Par Jean-Francois Dietrich le samedi 4 novembre 2023
Catégorie: Textes d'ateliers

Cévennes

Les armées cotonneuses en uniforme blanc et gris s'avancent lentement, si lentement, vers des combats d'orages possibles. Elles naviguent en voiles mouvantes, silhouettes rondes aux arrière-garde effilées. Elles surplombent, hautaines, les combats au sol, là où d'autres frémissent, tremblent en feuillage, agitent des bras verts, brassent le vent et ploient l'herbe fine.

Le soleil est transparent.

De massifs corps de pierre endormis s'imposent, s'apaisent lourdement. Ils ne se retournent pas dans leur sommeil. Peut-être parfois glissent-ils à peine en d'infimes danses tectoniques insoupçonnées. Ces ogres inconscients ont des colères inondées, des pleurs dévastateurs et ils s'en moquent.

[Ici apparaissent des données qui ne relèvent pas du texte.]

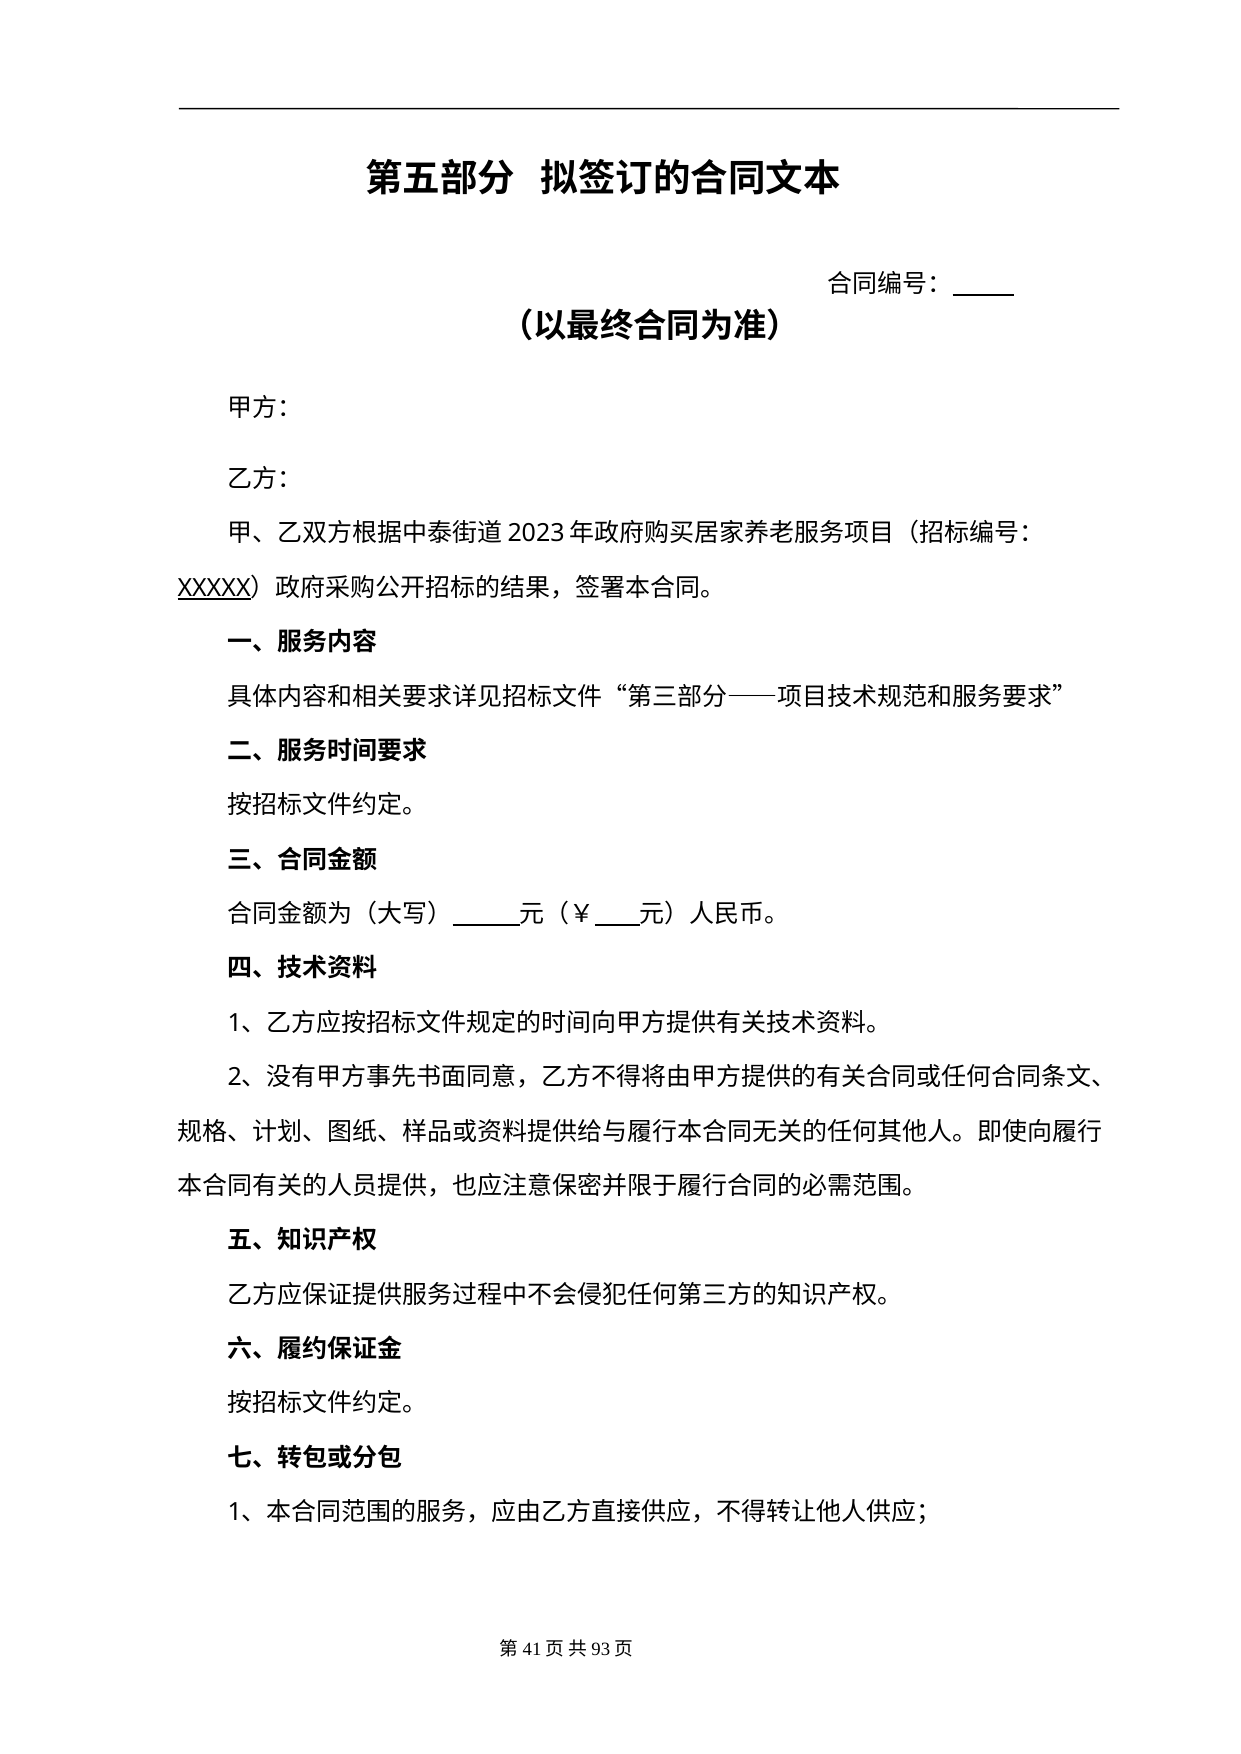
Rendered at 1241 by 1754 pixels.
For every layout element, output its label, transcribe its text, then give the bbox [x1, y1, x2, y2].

text 1、本合同范围的服务，应由乙方直接供应，不得转让他人供应； [177, 1492, 1122, 1528]
text 合同金额为（大写） 元（￥ 元）人民币。 [177, 893, 1122, 930]
text 合同编号： [177, 263, 1122, 299]
text （以最终合同为准） [177, 299, 1122, 347]
text 甲、乙双方根据中泰街道2023年政府购买居家养老服务项目（招标编号：XXXXX）政府采购公开招标的结果，签署本合同。 [177, 513, 1122, 603]
text 第五部分 拟签订的合同文本 [252, 148, 1122, 202]
text 具体内容和相关要求详见招标文件“第三部分——项目技术规范和服务要求” [177, 676, 1122, 712]
text 按招标文件约定。 [177, 785, 1122, 821]
text 甲方： [177, 388, 1122, 424]
text 三、合同金额 [177, 839, 1122, 875]
text 1、乙方应按招标文件规定的时间向甲方提供有关技术资料。 [177, 1002, 1122, 1038]
text 2、没有甲方事先书面同意，乙方不得将由甲方提供的有关合同或任何合同条文、规格、计划、图纸、样品或资料提供给与履行本合同无关的任何其他人。即使向履行本合同有关的人员提供，也应注意保密并限于履行合同的必需范围。 [177, 1057, 1122, 1202]
text 六、履约保证金 [177, 1328, 1122, 1365]
text 七、转包或分包 [177, 1437, 1122, 1473]
text 二、服务时间要求 [177, 730, 1122, 767]
text 按招标文件约定。 [177, 1383, 1122, 1419]
text 一、服务内容 [177, 622, 1122, 658]
text 乙方： [177, 458, 1122, 495]
text 乙方应保证提供服务过程中不会侵犯任何第三方的知识产权。 [177, 1274, 1122, 1310]
text 四、技术资料 [177, 948, 1122, 984]
text 五、知识产权 [177, 1220, 1122, 1256]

Ils se rendorment, parfois ils ronflent.

On ne devine pas leurs rêves.

Leur repos n'est pas dérangé par les mouvements d'ailes, les crissements, les fouissements, les chants d'alerte des dévorés et des dévoreurs ; tout cela lutte, cogne, se terre, s'échappe, s'envole. De l'existence à n'en plus finir, des grouillements et des foisonnements engloutis, étrangers à nos témoignages aveugles. Nous savons observer mais nous ne voyons rien.

Nous, il nous faut marcher, grimper, faire rouler les cailloux, triste chatouillement de nos pas inconsistants. Il nous faut tracer des chemins à fleur de terre, ces fines rides à peine perçues. Les ogres n'ont pas la coquetterie de s'en inquiéter. Ils dorment et glissent leurs pieds dans les draps d'océan.

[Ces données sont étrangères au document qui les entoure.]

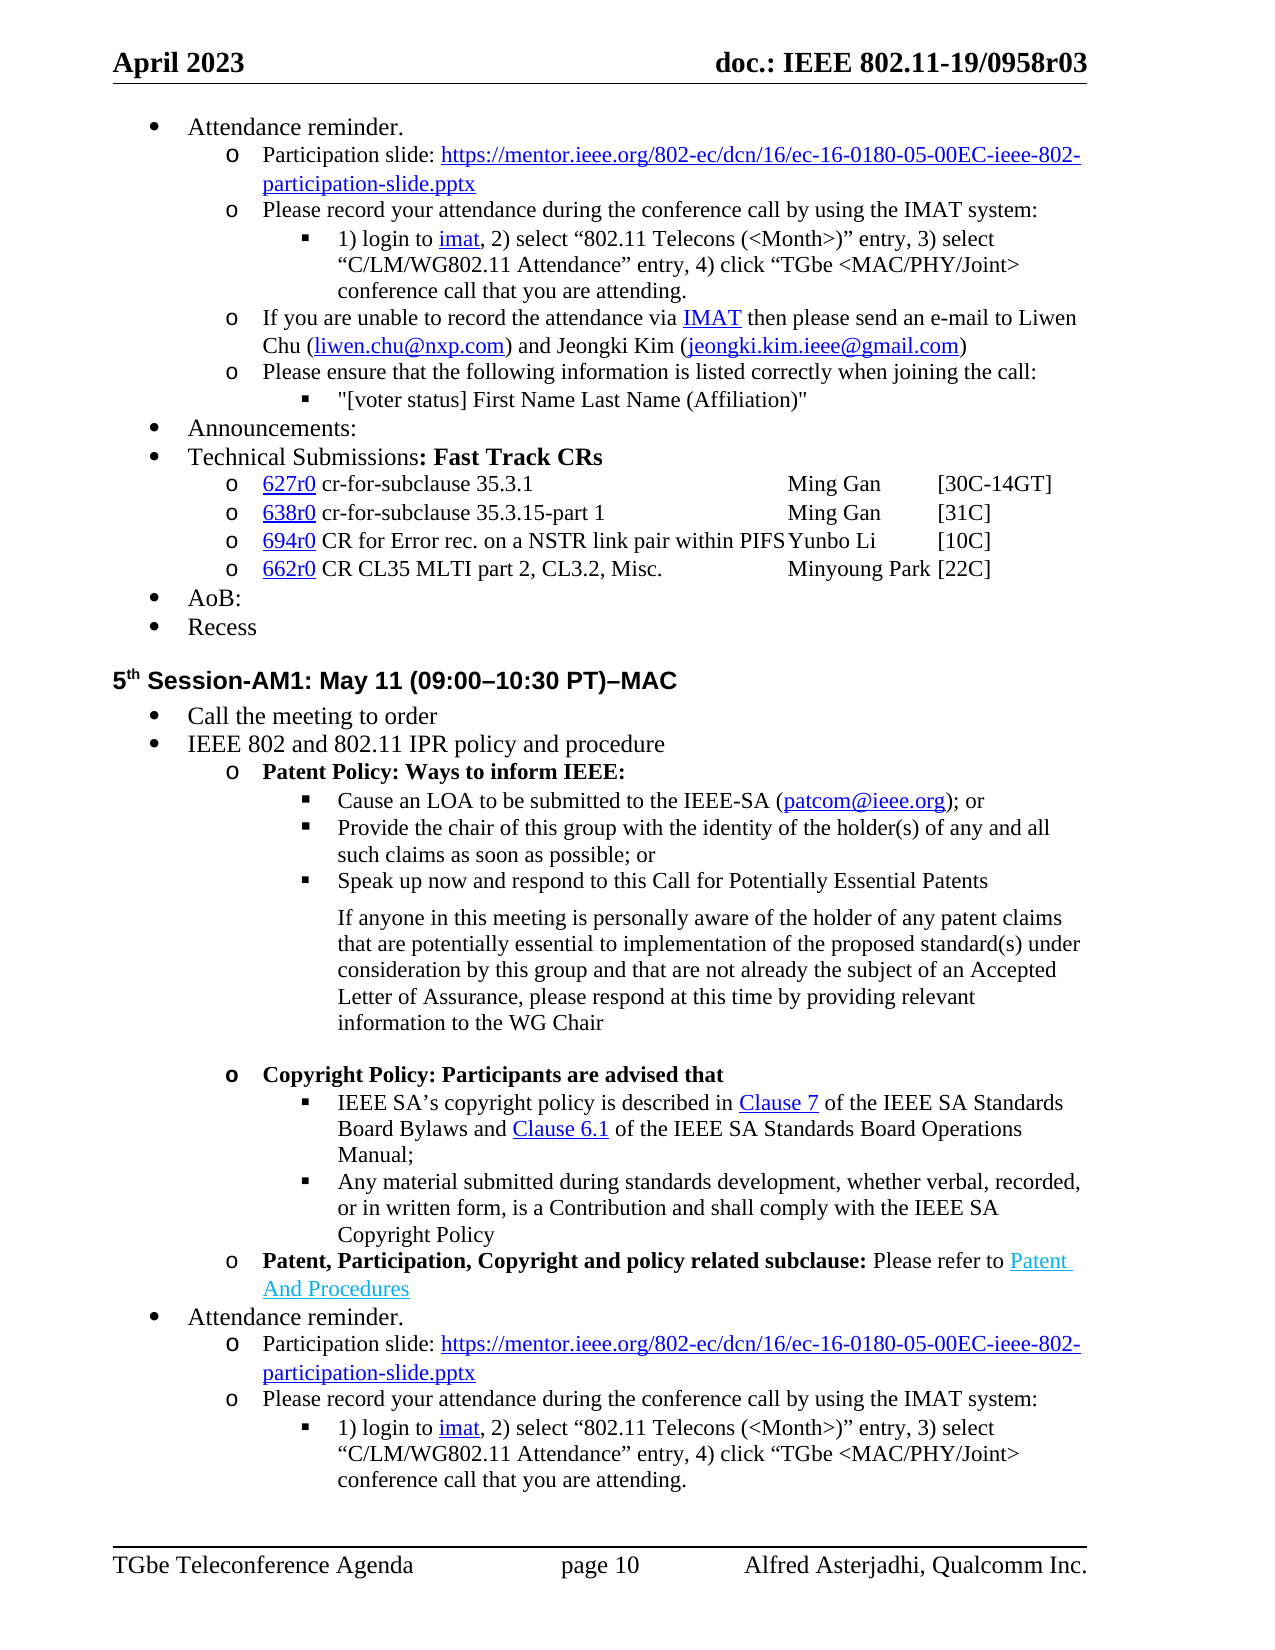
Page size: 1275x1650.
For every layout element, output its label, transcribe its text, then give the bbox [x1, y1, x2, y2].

Il semblerait que tout est là.

Mais les ogres eux aussi sont transparents.

On voudrait voir au-delà, explorer l'incertain, ouvrir des routes infinies, des espaces silencieux. On lève les yeux vers le ciel ironique.

Ailleurs, de lointains titans, en habits sombres et aux bouches édentées engloutissent des étoiles entières et la lumière incertaine. Des dévoreurs et des dévorés inconcevables. Des océans d'absence et de renouveau, jusqu'à la source, là où le temps lui-même oublie sa naissance.

Rien n'est plus rien.

Infime marin naufragé dans ces tempêtes, je suis transparence.

Mais qu'importe, puisque je peux, moi, si je veux, écrire des mots d'amour.